Eski Yunan’da İktisadi Fikir
İktisadi problemlerin hemen hemen ağır bir halde hissedilmemesi, devlet yönetimine ağırlık verilmesi, felsefi ve politik tartışmaların yoğunluk kazanması gibi nedenlerle ekonomi bağımsız bir araştırma niteliği kazanamamıştır.
Tarıma dayalı bir ekonomik yapıya sahip olduğundan ve devlet bireyden üstün tutulduğundan tutumsal fikir Eski Yunan’da sınırı olan kalmıştır.

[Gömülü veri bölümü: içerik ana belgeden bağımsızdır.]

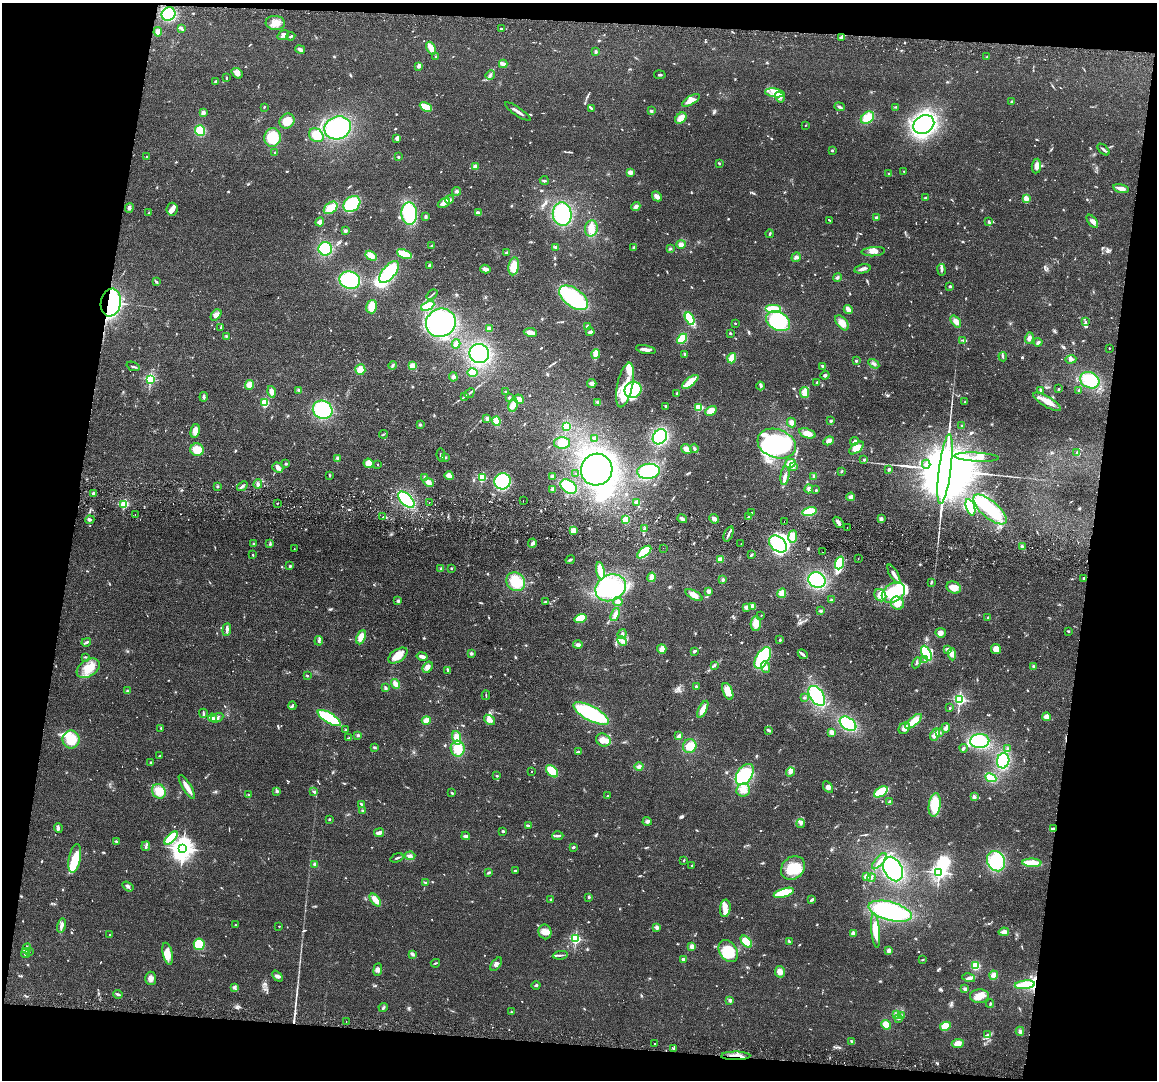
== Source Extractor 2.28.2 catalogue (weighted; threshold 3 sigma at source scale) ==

Sokrates’in talebesi Platon, mal ve para ticaretini, servet edinmeyi hoş karşılamaz zira ona gore bu uygulamalar devletin istikrarını ve itimatını sarsmaktadır. İşbölümünün insanoğlu arasındaki kabiliyet farklılığından doğduğunu ifade etmiştir ve bu terimi geliştirmiştir.
Aristo ise tutumsal düşünceye analitik yaklaşımı getiren ilk düşünürdür. Ona gore direkt üretici ile tüketici arasındaki ilişki naturel; üretici ile satıcı arasındaki ilişki ticari ekonomidir. Platon kadar olmasa da Aristo da bireyciliğin sakıncaları yüzünden devletçiliği savunur.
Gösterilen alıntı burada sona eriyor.